Cromweller Output Organizer (COO)

COO is a Python package for organizing outputs from Cromwell.

Introduction

COO takes in metadata.json which is generated from Cromwell and parses it to get information about all outputs. Then it makes a copy (or a soft link) of each output file as described in an output definition JSON file specified by --out-def-json.

Features

  • Automatic file transfer between local/cloud storages: For example, the following command line works. You can define URIs instead of local path for any command line arguments. The following command line reads from remote metadata JSON file (gs://some/where/metadata.json) and output definition JSON file (s3://over/here/atac.out_def.json) and write organized outputs to gs://your/final/out/bucket.

     $ coo gs://some/where/metadata.json --out-def-json s3://over/here/atac.out_def.json --out-dir gs://your/final/out/bucket
    
  • Soft-linking (local storage only): COO defaults to make soft links instead of copying for local-to-local file transfer (local output file defined in a metadata JSON vs. local output directory specifed by --out-dir). In order to force copying instead of soft-linking regardless of a storage type then use --method copy. Local-to-cloud and cloud-to-local file transfer always uses copy method.

Output definition JSON file

An output definition JSON file must be provided for a corresponding WDL file.

For the following example of ENCODE ATAC-Seq pipeline, atac.bowtie2 is a task called in a scatter {} block iterating over biological replicates so that the type of an output variable atac.bowtie2.bam in a workflow level is Array[File]. Therefore, we need an index for the scatter {} iteration to have access to each file that bam points to. An inline expression like ${i} (0-based) allows access to such index. ${basename} refers to the basename of the original output file. BAM and flagstat log from atac.bowtie2 will be transferred to different locations align/repX/ and qc/repX/, respectively. atac.qc_report is a final task of a workflow gathering all QC logs so it's not called in a scatter {} block. There shouldn't be any scatter indices like i0, i1, j0 and j1.

Example:

{
  "atac.bowtie2": {
    "bam": {
      "path": "align/rep${i+1}/${basename}",
    },
    "flagstat_qc": {
      "path": "qc/rep${i+1}/${basename}",
    }
  },
  "atac.qc_report": {
    "report": {
      "path": "qc/final_qc_report.html"
    },
    "qc_json": {
      "path": "qc/final_qc.json"
    }
  }
}

More generally for subworkflows a definition JSON file looks like the following:

{
  "[WORKFLOW_NAME].[TASK_NAME_OR_ALIAS]" : {
    "[OUT_VAR_NAME_IN_TASK]" : {
      "path": "[OUT_REL_PATH_DEF]"
    }
  },

  "[WORKFLOW_NAME].[SUBWORKFLOW_NAME_OR_ALIAS].[SUBSUBWORKFLOW_NAME_OR_ALIAS].[TASK_NAME_OR_ALIAS]" : {
    "[OUT_VAR_NAME_IN_TASK]" : {
      "path": "[OUT_REL_PATH_DEF]"
    }
  }
}

WARNING: Unfortunately, for an output variable [OUT_VAR_NAME_IN_TASK] in a task COO does not currently support Array[File] type. It only supports File type. task t1 { command { ... } output { Array[File] out_list # NOT SUPPORTED File out # SUPPORTED } }

{ "path" : "[OUT_REL_PATH_DEF]" } defines a final output destination. It's a file path RELATIVE to the output directory species as --out-dir. The following inline expressions are allowe for [OUT_REL_PATH_DEF]. You can use basic Python expressions inside ${}. For example, ${basename.split(".")[0]} should be helpful to get the prefix of a file like some_prefix.fastqs.gz.

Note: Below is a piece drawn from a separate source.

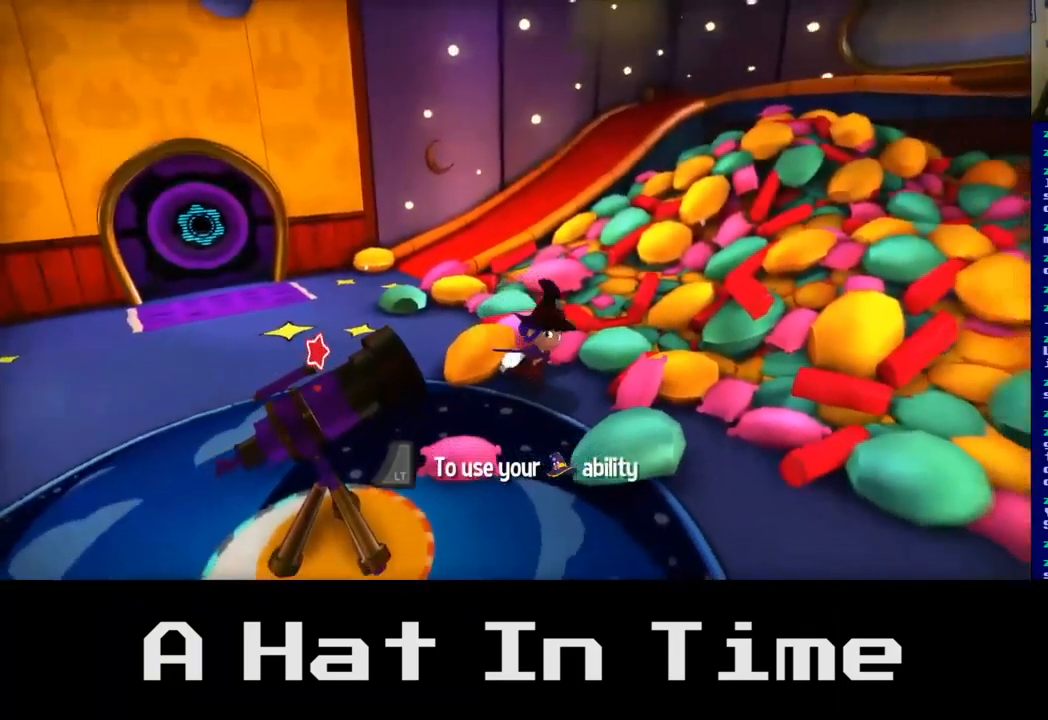
{"buttons": [], "left_stick": "up-left", "right_stick": "center", "events": [[50, "left_stick", "up-left"]]}
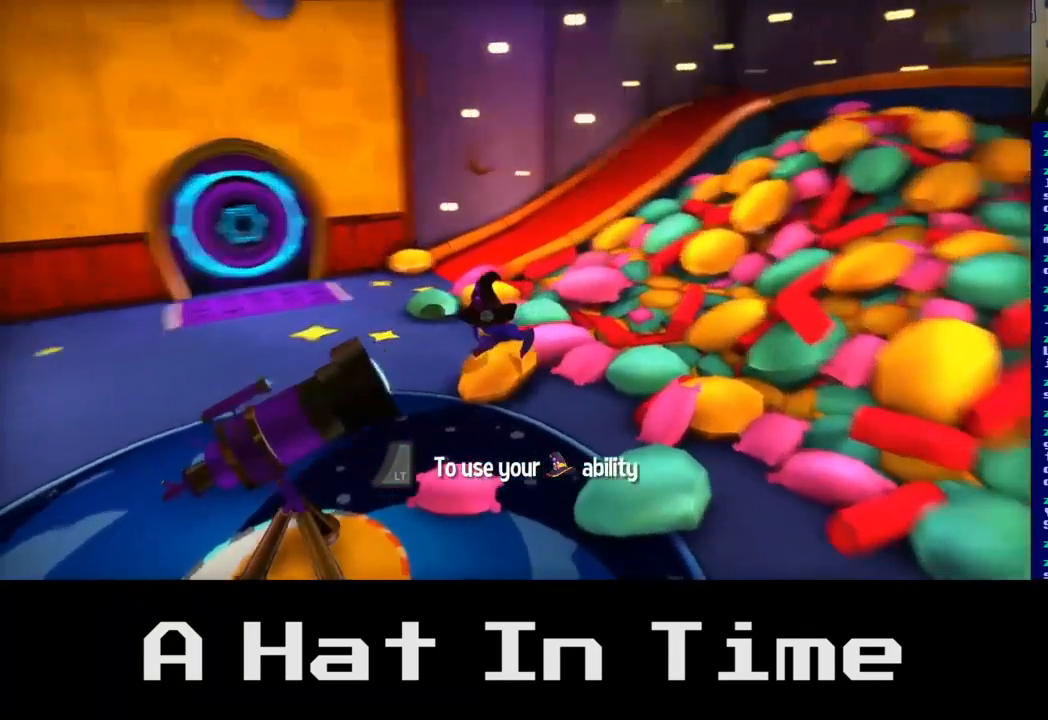
{"buttons": [], "left_stick": "up-left", "right_stick": "center", "events": []}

Built-in variable Type Description
basename str Basename of file
dirname str Dirname of file
full_path str Full path of file
i int 0-based index for main scatter loop
j int 0-based index for nested scatter loop
k int 0-based index for double-nested scatter loop
shard_idx tuple(int) tuple of indices for each dim.: (i, j, k, ...)

Install

We will add PIP installation later. Until then git clone it and manually add coo to your environment variable PATH in your BASH startup scripts (~/.bashrc). Make sure that you have python3 >=3.3 installed on your system.

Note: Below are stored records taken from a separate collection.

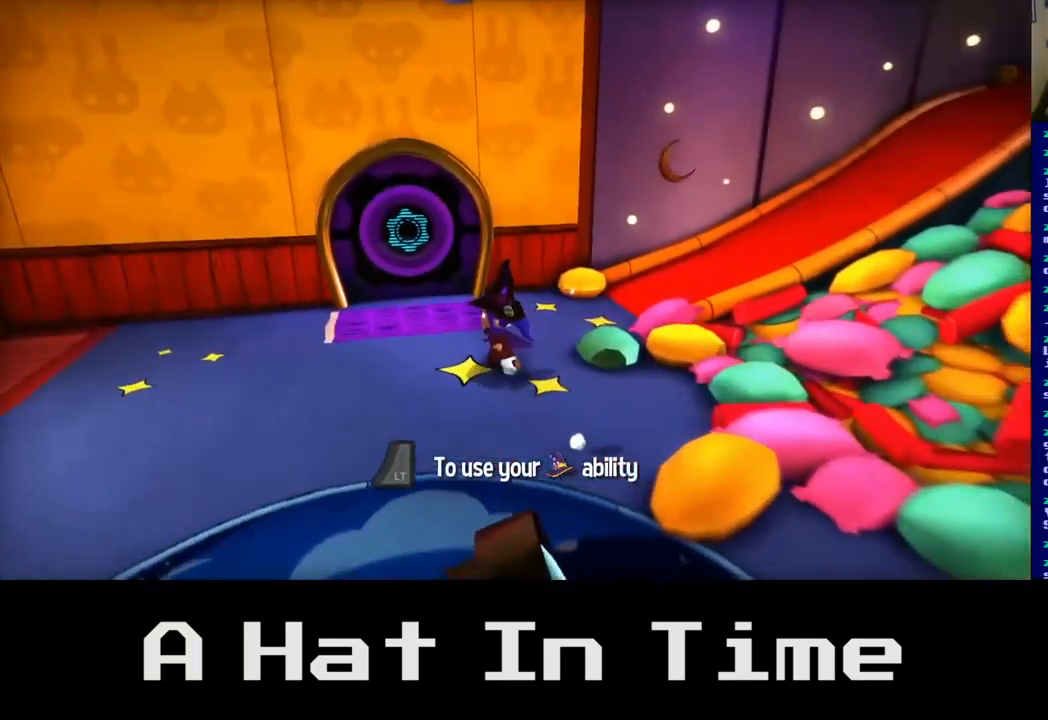
{"buttons": [], "left_stick": "center", "right_stick": "center", "events": [[384, "left_stick", "center"]]}
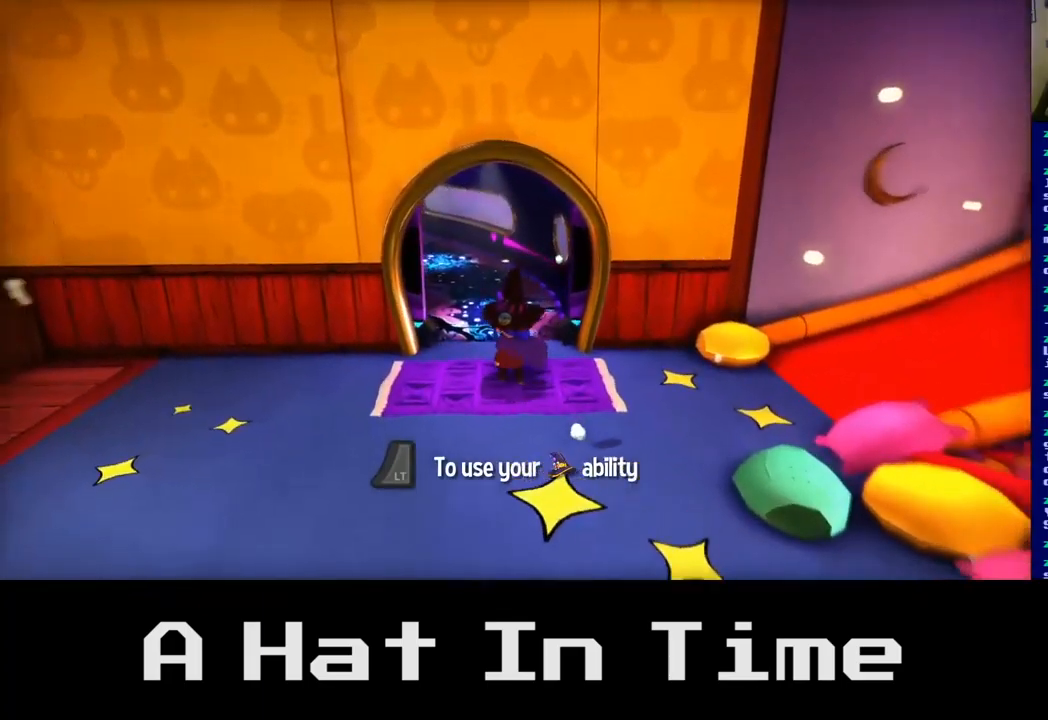
{"buttons": [], "left_stick": "down", "right_stick": "center", "events": [[200, "left_stick", "down"]]}
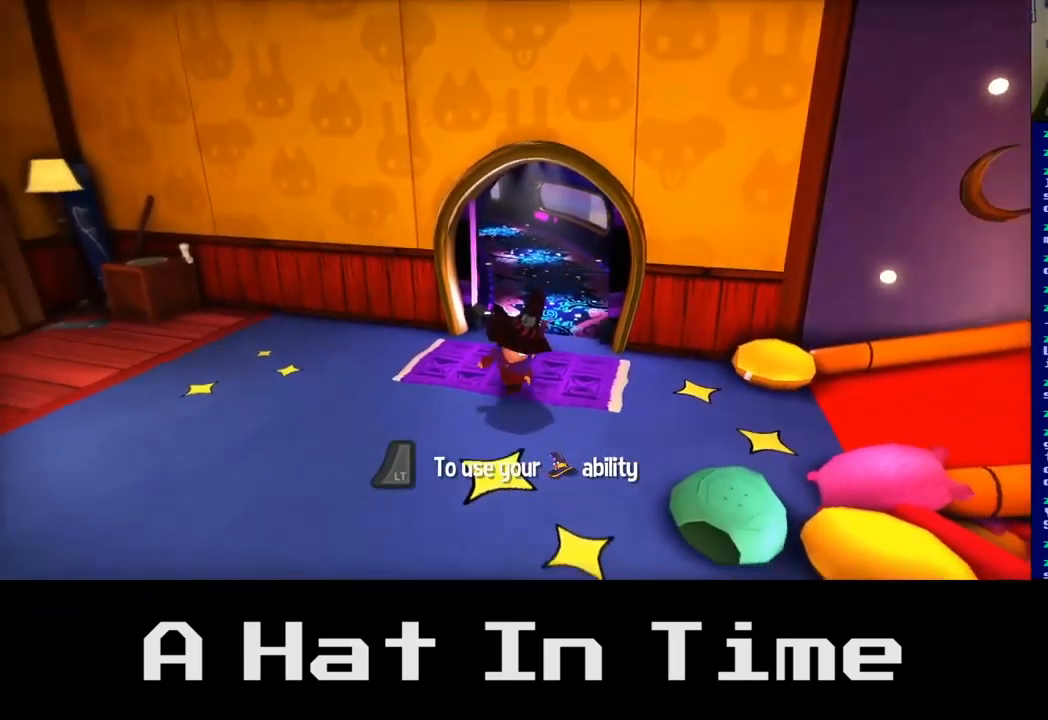
{"buttons": [], "left_stick": "up", "right_stick": "center", "events": [[200, "left_stick", "up"]]}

$ git clone https://github.com/ENCODE-DCC/cromwell_output_organizer
$ echo "export PATH=\"\$PATH:$PWD/cromwell_output_organizer\"" >> ~/.bashrc

Inter-storage file transfer

In order to use auto-transfer between local/cloud storages, you need to configure for corresponding cloud CLI (gsutil or aws) for a target storage. Refer to here for details.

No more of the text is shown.